US military officials met with their Russian counterparts in New York
yesterday to reach an agreement. William Curtis, the director of the
Pentagon's year 2000 compliance office, said in an interview yesterday that
America would probably have its experts in place in Moscow by the middle
of 1999. He added that the United States is also in discussions with China,
which expressed concerns like those of the Russians. 

''We need to make sure there is no chance someone will be blindsided if the
radar screens of any country using nuclear weapons go blank,'' said Curtis.
''That is a cause for panic. You don't know whether it's an attack on your
system.''

Curtis said the Pentagon is also worried that the 2000 bug will wreak havoc
on the capacity of foreign governments to provide essential services,
threatening everything from urban power grids to water purification and
health care systems. 

He said government officials are also concerned that such a scenario would
place enormous demands on the US military to conduct humanitarian
emergency response operations abroad.
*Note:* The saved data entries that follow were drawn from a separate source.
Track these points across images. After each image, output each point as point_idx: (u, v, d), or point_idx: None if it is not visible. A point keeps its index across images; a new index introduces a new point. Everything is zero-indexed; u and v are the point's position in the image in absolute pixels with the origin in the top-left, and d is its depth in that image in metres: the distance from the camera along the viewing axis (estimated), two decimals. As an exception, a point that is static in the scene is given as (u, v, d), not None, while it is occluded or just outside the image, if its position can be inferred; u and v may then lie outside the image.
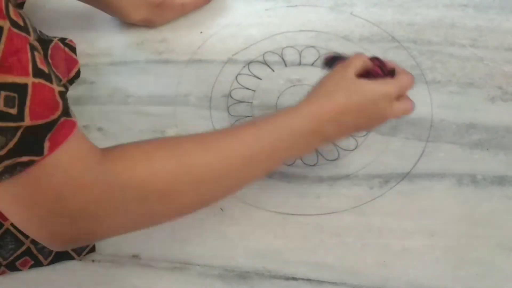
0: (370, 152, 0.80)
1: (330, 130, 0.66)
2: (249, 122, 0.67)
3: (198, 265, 0.71)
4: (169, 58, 0.90)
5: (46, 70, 0.48)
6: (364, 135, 0.81)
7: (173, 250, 0.72)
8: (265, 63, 0.89)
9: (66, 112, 0.50)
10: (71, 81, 0.78)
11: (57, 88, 0.48)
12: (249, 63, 0.89)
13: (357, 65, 0.68)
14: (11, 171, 0.47)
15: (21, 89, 0.45)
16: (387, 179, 0.77)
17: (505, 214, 0.75)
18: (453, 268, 0.71)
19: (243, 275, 0.71)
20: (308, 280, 0.70)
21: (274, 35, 0.92)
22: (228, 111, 0.84)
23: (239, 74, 0.88)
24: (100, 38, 0.92)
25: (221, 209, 0.75)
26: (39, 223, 0.52)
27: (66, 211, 0.51)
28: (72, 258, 0.70)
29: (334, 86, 0.67)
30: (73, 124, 0.51)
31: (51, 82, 0.48)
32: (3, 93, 0.44)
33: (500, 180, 0.77)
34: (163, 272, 0.71)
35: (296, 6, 0.95)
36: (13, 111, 0.45)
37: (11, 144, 0.46)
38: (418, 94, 0.84)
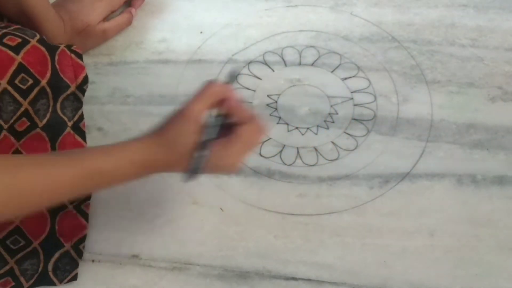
0: (370, 152, 0.80)
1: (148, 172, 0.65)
2: (91, 151, 0.66)
3: (198, 265, 0.71)
4: (169, 58, 0.90)
5: None
6: (364, 135, 0.81)
7: (173, 250, 0.72)
8: (265, 63, 0.89)
9: None
10: (81, 88, 0.78)
11: None
12: (249, 63, 0.89)
13: (196, 114, 0.64)
14: None
15: None
16: (387, 179, 0.78)
17: (505, 214, 0.75)
18: (453, 268, 0.71)
19: (243, 275, 0.71)
20: (308, 280, 0.70)
21: (274, 35, 0.92)
22: (228, 111, 0.84)
23: (239, 74, 0.88)
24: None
25: (221, 209, 0.75)
26: None
27: None
28: (53, 284, 0.70)
29: (172, 138, 0.64)
30: None
31: None
32: None
33: (500, 180, 0.77)
34: (163, 272, 0.71)
35: (296, 6, 0.95)
36: None
37: None
38: (418, 94, 0.85)
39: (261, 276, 0.71)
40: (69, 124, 0.77)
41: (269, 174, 0.78)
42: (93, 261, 0.72)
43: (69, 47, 0.79)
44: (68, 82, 0.77)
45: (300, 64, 0.89)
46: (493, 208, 0.75)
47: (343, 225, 0.74)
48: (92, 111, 0.84)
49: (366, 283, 0.70)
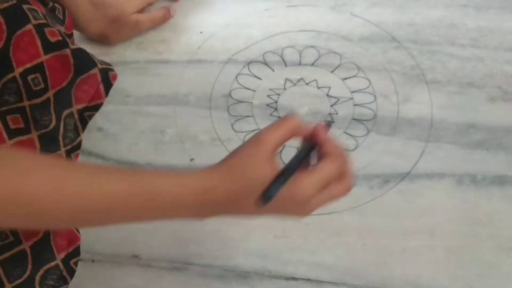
0: (370, 152, 0.80)
1: (221, 211, 0.59)
2: (149, 171, 0.63)
3: (198, 265, 0.71)
4: (169, 58, 0.90)
5: None
6: (364, 135, 0.81)
7: (173, 250, 0.72)
8: (265, 63, 0.89)
9: None
10: (86, 114, 0.76)
11: None
12: (249, 63, 0.89)
13: (271, 143, 0.59)
14: None
15: None
16: (387, 179, 0.78)
17: (505, 214, 0.75)
18: (453, 268, 0.71)
19: (243, 275, 0.71)
20: (308, 280, 0.70)
21: (274, 35, 0.92)
22: (228, 111, 0.84)
23: (239, 74, 0.88)
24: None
25: (221, 209, 0.75)
26: None
27: None
28: None
29: (239, 165, 0.58)
30: None
31: None
32: None
33: (500, 180, 0.77)
34: (163, 272, 0.71)
35: (296, 6, 0.95)
36: None
37: None
38: (418, 94, 0.85)
39: (261, 276, 0.71)
40: (62, 149, 0.70)
41: (269, 174, 0.78)
42: (93, 261, 0.72)
43: (105, 71, 0.74)
44: (73, 102, 0.72)
45: (300, 64, 0.89)
46: (493, 208, 0.75)
47: (343, 225, 0.74)
48: (92, 111, 0.84)
49: (366, 283, 0.70)
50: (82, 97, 0.74)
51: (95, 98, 0.76)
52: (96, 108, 0.74)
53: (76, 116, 0.73)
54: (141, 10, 0.90)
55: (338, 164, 0.60)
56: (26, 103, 0.68)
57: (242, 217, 0.63)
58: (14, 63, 0.66)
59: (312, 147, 0.61)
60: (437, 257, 0.72)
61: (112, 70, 0.77)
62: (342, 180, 0.60)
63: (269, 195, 0.56)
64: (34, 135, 0.69)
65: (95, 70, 0.76)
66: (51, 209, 0.54)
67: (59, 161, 0.60)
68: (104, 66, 0.76)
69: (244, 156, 0.58)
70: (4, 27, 0.64)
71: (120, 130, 0.82)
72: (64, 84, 0.71)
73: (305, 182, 0.58)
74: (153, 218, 0.59)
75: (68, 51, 0.71)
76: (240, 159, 0.58)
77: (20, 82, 0.67)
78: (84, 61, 0.74)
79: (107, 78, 0.76)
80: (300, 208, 0.59)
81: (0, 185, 0.53)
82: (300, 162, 0.59)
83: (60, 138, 0.72)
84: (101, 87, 0.76)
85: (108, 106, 0.85)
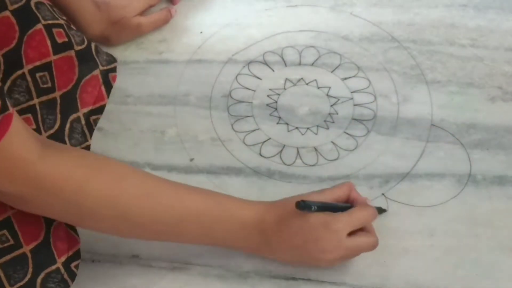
0: (370, 152, 0.80)
1: (271, 240, 0.67)
2: (214, 193, 0.68)
3: (198, 265, 0.71)
4: (169, 58, 0.90)
5: None
6: (364, 135, 0.81)
7: (173, 250, 0.72)
8: (265, 63, 0.89)
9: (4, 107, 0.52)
10: (92, 118, 0.78)
11: None
12: (249, 63, 0.89)
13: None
14: None
15: None
16: (387, 179, 0.78)
17: (505, 214, 0.75)
18: (453, 268, 0.71)
19: (243, 275, 0.71)
20: (308, 280, 0.70)
21: (274, 35, 0.92)
22: (228, 111, 0.84)
23: (239, 74, 0.88)
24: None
25: (221, 209, 0.75)
26: None
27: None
28: None
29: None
30: (10, 117, 0.53)
31: None
32: None
33: (500, 180, 0.77)
34: (163, 272, 0.71)
35: (296, 6, 0.95)
36: None
37: None
38: (418, 94, 0.85)
39: (261, 276, 0.71)
40: None
41: (269, 174, 0.78)
42: (93, 261, 0.72)
43: (106, 72, 0.79)
44: (79, 106, 0.76)
45: (300, 64, 0.89)
46: (493, 208, 0.75)
47: (343, 225, 0.74)
48: (92, 111, 0.84)
49: (366, 283, 0.70)
50: (87, 99, 0.76)
51: (99, 99, 0.77)
52: (101, 110, 0.77)
53: (83, 121, 0.76)
54: (142, 12, 0.90)
55: (366, 215, 0.68)
56: (35, 100, 0.70)
57: (284, 253, 0.68)
58: (24, 60, 0.68)
59: (350, 207, 0.69)
60: (437, 257, 0.72)
61: (112, 70, 0.78)
62: (368, 233, 0.68)
63: (308, 204, 0.64)
64: (44, 136, 0.70)
65: (97, 72, 0.77)
66: (137, 214, 0.62)
67: (146, 172, 0.67)
68: (105, 68, 0.77)
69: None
70: (17, 27, 0.67)
71: (120, 130, 0.82)
72: (69, 87, 0.73)
73: (338, 215, 0.66)
74: (220, 238, 0.67)
75: (72, 52, 0.72)
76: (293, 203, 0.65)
77: (29, 79, 0.69)
78: (87, 63, 0.74)
79: (108, 80, 0.77)
80: (335, 237, 0.66)
81: (102, 189, 0.60)
82: (337, 210, 0.68)
83: (66, 139, 0.73)
84: (103, 89, 0.77)
85: (108, 106, 0.84)
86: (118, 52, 0.90)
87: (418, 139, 0.81)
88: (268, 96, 0.85)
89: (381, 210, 0.73)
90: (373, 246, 0.69)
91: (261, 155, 0.80)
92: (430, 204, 0.75)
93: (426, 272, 0.71)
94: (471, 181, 0.77)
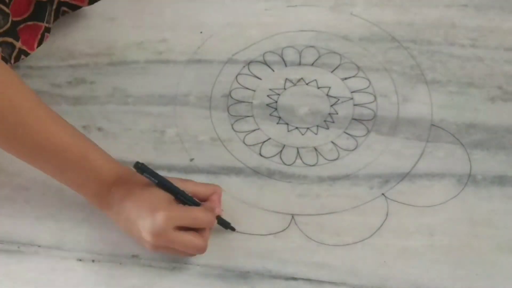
0: (370, 152, 0.80)
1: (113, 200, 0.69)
2: (85, 139, 0.71)
3: (198, 265, 0.71)
4: (169, 58, 0.90)
5: None
6: (364, 135, 0.81)
7: (173, 250, 0.72)
8: (265, 63, 0.89)
9: None
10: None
11: None
12: (249, 63, 0.89)
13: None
14: None
15: None
16: (387, 179, 0.78)
17: (505, 214, 0.75)
18: (453, 268, 0.71)
19: (243, 275, 0.71)
20: (308, 280, 0.70)
21: (274, 35, 0.92)
22: (228, 111, 0.84)
23: (239, 74, 0.88)
24: (100, 38, 0.92)
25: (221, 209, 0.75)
26: None
27: None
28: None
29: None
30: None
31: None
32: None
33: (500, 180, 0.77)
34: (163, 272, 0.71)
35: (296, 6, 0.95)
36: None
37: None
38: (418, 94, 0.85)
39: (261, 276, 0.71)
40: None
41: (269, 174, 0.78)
42: (93, 261, 0.72)
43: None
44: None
45: (300, 64, 0.89)
46: (493, 208, 0.75)
47: (343, 225, 0.74)
48: (92, 111, 0.84)
49: (366, 283, 0.70)
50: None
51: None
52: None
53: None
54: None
55: (203, 217, 0.69)
56: None
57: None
58: None
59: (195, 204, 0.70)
60: (437, 257, 0.72)
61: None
62: (198, 235, 0.68)
63: (142, 166, 0.68)
64: None
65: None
66: (27, 123, 0.65)
67: (30, 96, 0.69)
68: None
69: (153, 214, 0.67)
70: None
71: (120, 130, 0.82)
72: None
73: (176, 206, 0.68)
74: (74, 182, 0.70)
75: None
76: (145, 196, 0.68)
77: None
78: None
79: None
80: (163, 223, 0.66)
81: None
82: (183, 195, 0.69)
83: None
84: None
85: (108, 106, 0.85)
86: (118, 52, 0.90)
87: (418, 139, 0.81)
88: (268, 96, 0.85)
89: (227, 225, 0.73)
90: (198, 250, 0.69)
91: (261, 155, 0.80)
92: (430, 204, 0.75)
93: (426, 272, 0.71)
94: (471, 181, 0.77)
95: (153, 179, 0.68)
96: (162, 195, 0.68)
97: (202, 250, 0.69)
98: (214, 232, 0.73)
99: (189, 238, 0.68)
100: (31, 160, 0.69)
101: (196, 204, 0.70)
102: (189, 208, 0.69)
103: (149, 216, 0.66)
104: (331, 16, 0.94)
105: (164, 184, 0.69)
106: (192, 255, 0.70)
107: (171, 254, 0.70)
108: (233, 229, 0.73)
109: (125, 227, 0.70)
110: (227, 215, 0.74)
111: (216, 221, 0.71)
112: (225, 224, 0.72)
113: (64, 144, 0.67)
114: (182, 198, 0.69)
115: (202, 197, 0.71)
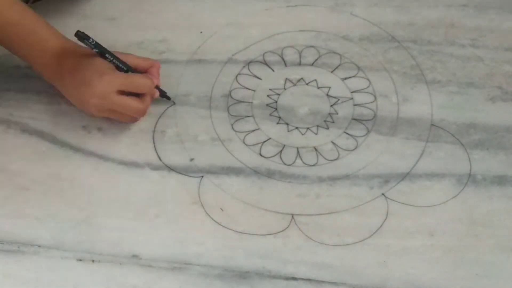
0: (370, 152, 0.80)
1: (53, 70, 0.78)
2: (33, 14, 0.78)
3: (198, 265, 0.71)
4: (169, 58, 0.90)
5: None
6: (364, 135, 0.81)
7: (173, 250, 0.72)
8: (265, 63, 0.89)
9: None
10: None
11: None
12: (249, 63, 0.89)
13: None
14: None
15: None
16: (387, 179, 0.78)
17: (505, 214, 0.75)
18: (453, 268, 0.71)
19: (243, 275, 0.71)
20: (308, 280, 0.70)
21: (274, 35, 0.92)
22: (228, 111, 0.84)
23: (239, 74, 0.88)
24: (100, 38, 0.92)
25: (221, 209, 0.75)
26: None
27: None
28: None
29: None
30: None
31: None
32: None
33: (500, 180, 0.77)
34: (163, 272, 0.71)
35: (296, 6, 0.95)
36: None
37: None
38: (418, 94, 0.85)
39: (261, 276, 0.71)
40: None
41: (269, 174, 0.78)
42: (93, 261, 0.72)
43: None
44: None
45: (300, 64, 0.89)
46: (493, 208, 0.75)
47: (343, 225, 0.74)
48: (92, 111, 0.84)
49: (366, 283, 0.70)
50: None
51: None
52: None
53: None
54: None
55: (142, 82, 0.78)
56: None
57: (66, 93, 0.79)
58: None
59: (128, 66, 0.79)
60: (437, 257, 0.72)
61: None
62: (139, 100, 0.78)
63: (83, 34, 0.75)
64: None
65: None
66: None
67: None
68: None
69: (92, 76, 0.75)
70: None
71: (120, 130, 0.82)
72: None
73: (118, 72, 0.77)
74: (26, 54, 0.78)
75: None
76: (92, 69, 0.76)
77: None
78: None
79: None
80: (106, 86, 0.75)
81: None
82: (115, 61, 0.78)
83: None
84: None
85: (108, 106, 0.85)
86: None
87: (418, 139, 0.81)
88: (268, 96, 0.85)
89: (163, 94, 0.82)
90: (137, 112, 0.79)
91: (261, 155, 0.80)
92: (430, 204, 0.75)
93: (426, 272, 0.71)
94: (471, 181, 0.77)
95: (93, 47, 0.76)
96: (106, 64, 0.77)
97: (141, 113, 0.79)
98: (215, 232, 0.73)
99: (130, 101, 0.77)
100: None
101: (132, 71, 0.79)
102: (130, 74, 0.78)
103: (95, 81, 0.74)
104: (331, 16, 0.94)
105: (105, 53, 0.77)
106: (133, 120, 0.80)
107: (113, 118, 0.79)
108: (168, 98, 0.82)
109: (74, 96, 0.78)
110: (227, 215, 0.74)
111: (156, 90, 0.80)
112: (162, 93, 0.82)
113: (14, 20, 0.76)
114: (122, 66, 0.78)
115: (141, 70, 0.81)
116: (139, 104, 0.78)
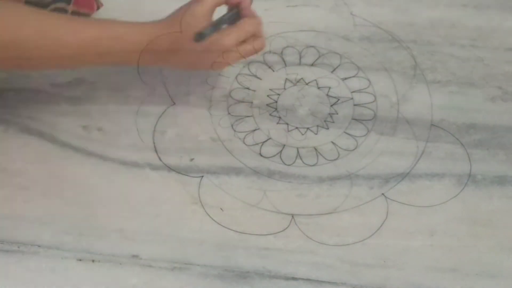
0: (370, 152, 0.80)
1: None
2: (107, 21, 0.78)
3: (198, 265, 0.71)
4: (169, 58, 0.89)
5: None
6: (364, 135, 0.81)
7: (173, 250, 0.72)
8: (265, 63, 0.89)
9: None
10: None
11: None
12: (249, 63, 0.89)
13: (209, 2, 0.77)
14: None
15: None
16: (387, 179, 0.78)
17: (505, 214, 0.75)
18: (453, 268, 0.71)
19: (243, 275, 0.71)
20: (308, 280, 0.70)
21: (274, 35, 0.92)
22: (228, 111, 0.84)
23: (239, 74, 0.88)
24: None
25: (221, 209, 0.75)
26: None
27: None
28: None
29: (180, 18, 0.77)
30: None
31: None
32: None
33: (500, 180, 0.77)
34: (163, 272, 0.71)
35: (296, 6, 0.95)
36: None
37: None
38: (418, 94, 0.85)
39: (261, 276, 0.71)
40: None
41: (269, 174, 0.78)
42: (93, 261, 0.72)
43: None
44: None
45: (300, 64, 0.89)
46: (493, 208, 0.75)
47: (343, 225, 0.74)
48: (92, 111, 0.84)
49: (366, 283, 0.70)
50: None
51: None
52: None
53: None
54: None
55: (254, 25, 0.78)
56: None
57: (179, 65, 0.80)
58: None
59: (237, 12, 0.79)
60: (437, 257, 0.72)
61: None
62: (256, 39, 0.79)
63: (204, 33, 0.75)
64: None
65: None
66: (37, 54, 0.71)
67: (43, 11, 0.76)
68: None
69: (185, 11, 0.76)
70: None
71: (120, 130, 0.82)
72: None
73: (228, 32, 0.77)
74: (116, 61, 0.77)
75: None
76: (183, 14, 0.76)
77: None
78: None
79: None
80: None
81: (2, 34, 0.67)
82: (228, 20, 0.78)
83: None
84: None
85: (108, 106, 0.85)
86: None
87: (418, 139, 0.81)
88: (268, 96, 0.85)
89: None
90: (260, 49, 0.80)
91: (261, 155, 0.80)
92: (430, 204, 0.75)
93: (426, 272, 0.71)
94: (471, 181, 0.77)
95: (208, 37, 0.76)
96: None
97: (263, 46, 0.81)
98: (215, 232, 0.73)
99: (249, 47, 0.79)
100: (73, 66, 0.80)
101: (236, 13, 0.80)
102: (238, 26, 0.78)
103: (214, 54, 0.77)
104: (331, 16, 0.94)
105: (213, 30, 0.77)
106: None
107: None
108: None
109: (183, 67, 0.81)
110: (227, 215, 0.74)
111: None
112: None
113: (94, 35, 0.74)
114: (227, 20, 0.79)
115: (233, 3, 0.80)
116: (256, 47, 0.79)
Curtis said the Clinton
administration sought to persuade other countries at a major UN conference
on year 2000 compliance yesterday to intensify efforts to prepare their
computer systems. 

''We know there will be some nasty surprises,'' Curtis said. ''But we have to
walk a tightrope between provoking panic and keeping people from going to
sleep at the wheel.'' 

Increasingly alarmed by the prospects of so-called cyber- warfare against its
military defenses, Russia has proposed that the United Nations create an
international treaty controlling ''information warfare.'' 

Russian Foreign Minister Igor Ivanov wrote to UN Secretary General Kofi
Annan on Sept. 23 warning that dangers posed by information warfare ''may
be comparable to that of weapons of mass destruction.'' 

''We cannot permit the emergence of a fundamentally new area of
international confrontation, which may lead to an escalation of the arms race
based on the latest development of the scientific and technological
revolution,'' he added. 

Russian fears have been fueled in part by an October report from the Joint
Chiefs of Staff stating that American forces will use ''information operations
to support our national military strategy.''

''The Russians fear that their critical defense systems are vulnerable to
hacking by the United States and other countries,'' said Roger C. Molander,
a specialist on cyber-warfare at the Rand Corp. 

American sources say Russia raised the issue of cyber-warfare with Vice
President Al Gore and President Clinton during their latest visits to Moscow.
The issue has also been raised in closed-door congressional briefings by the
CIA, Bennett said. On Nov. 2, the Clinton administration agreed to begin
debate in the UN General Assembly next year on ''information security.''

Although Curtis insisted that there is no chance a glitch in the computer
network that controls the more than 2,000 US nuclear missiles could
accidentally launch a missile, analysts say there is considerable uncertainty
about what will happen on Jan. 1, 2000. 

''The US system is supposed to be year 2000 compliant by the year 2000,
but we've had people tell us it won't be compliant until the year 2034,'' said
Tanya Padberg, an analyst at the British and American Information Center.
''If that is the case, what does that say about the Russian system?''

This story ran on page A02 of the Boston Globe on 12/12/98.